Hey, kid. Sorry about that. I hope you got enough, 'cause I decided I ain't goin' any further. I'm sorry, I just won't. No kid oughtta have to hear that kind of stuff from his dad. It's not important, anyway. I hope to the Force you never know what it's like being in a situation like I was in - the Force knows I'm not gonna be the one to share it with you.
I guess you're probably wondering about those Alderaan tapes of Vader's. It'd be nice to tell you that even though Vader only let her have them for an hour, she found the message from Bail Organa. Well I'm sorry again, because she didn't. And as far as we know, no copies of those recordings have survived. Anything outside of Vader's private collection would've been destroyed for sure, since they contradict official Imp propaganda about Alderaan. We even offered a big reward, but all we got were offensive forgeries and more tears.

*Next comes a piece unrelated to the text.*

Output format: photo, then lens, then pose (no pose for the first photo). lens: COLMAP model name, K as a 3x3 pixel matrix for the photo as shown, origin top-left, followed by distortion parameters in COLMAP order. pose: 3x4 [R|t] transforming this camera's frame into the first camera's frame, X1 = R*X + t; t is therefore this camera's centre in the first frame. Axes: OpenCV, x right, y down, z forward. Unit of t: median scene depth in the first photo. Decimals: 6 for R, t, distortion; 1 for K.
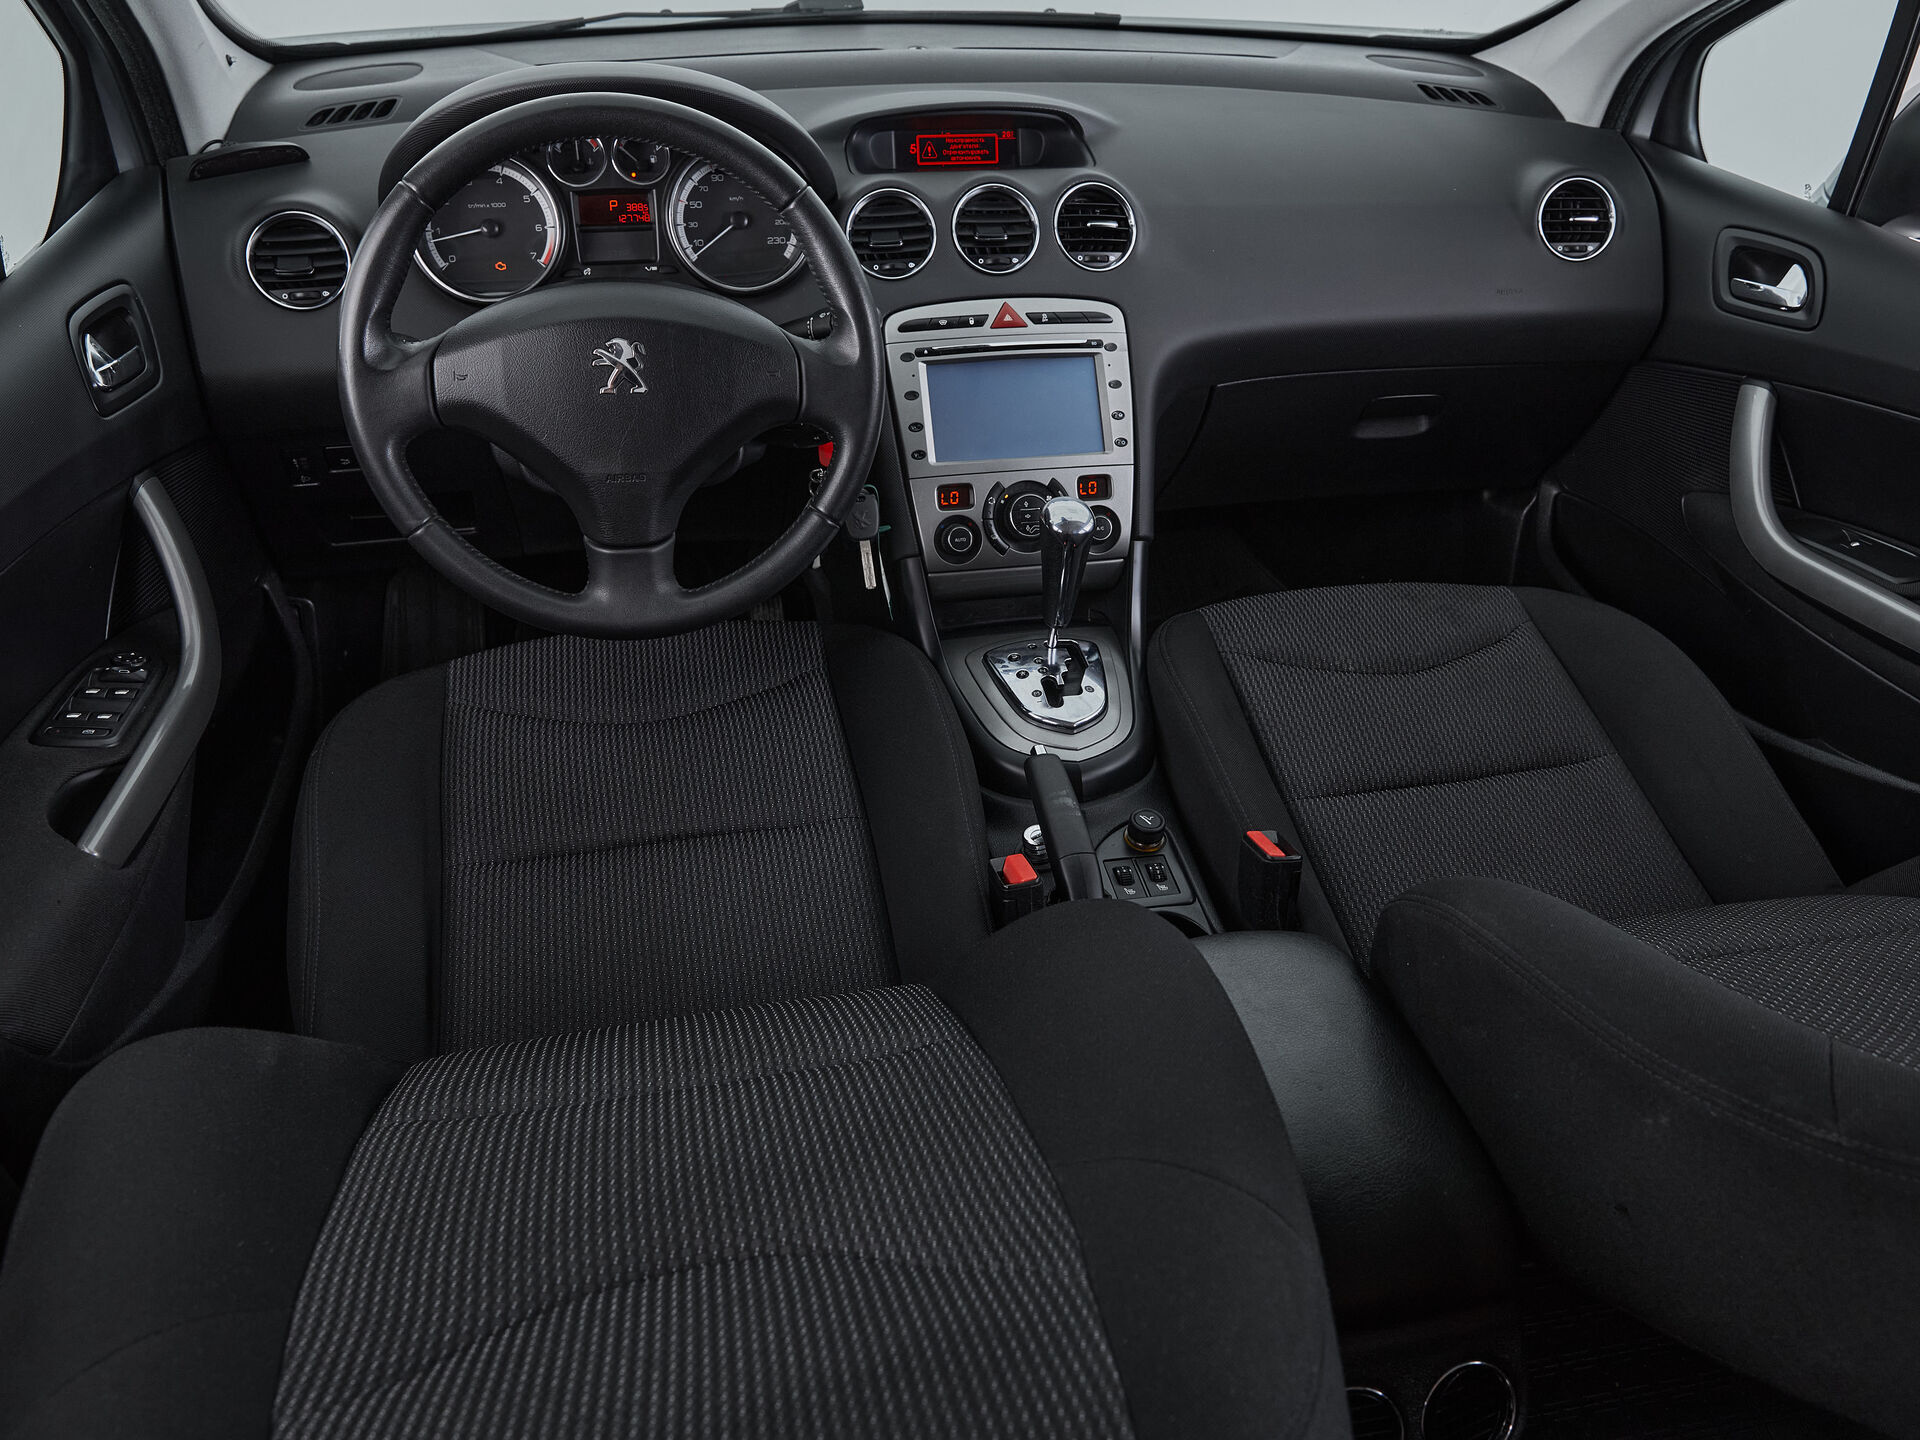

So that's it. Maybe you'll find something valuable in this record - search me if I know what. It was unpleasant as a nest of gundarks to relive, and the first thing I'm gonna do now is mix up a nice Corellian whiskey to help me forget.
I love you, kid, you know that. You and your sister and your brother. May the, ah ... may the Force be with you.
[sigh] I never know how to end these things. I'm done, Artoo. Bye, Jacen.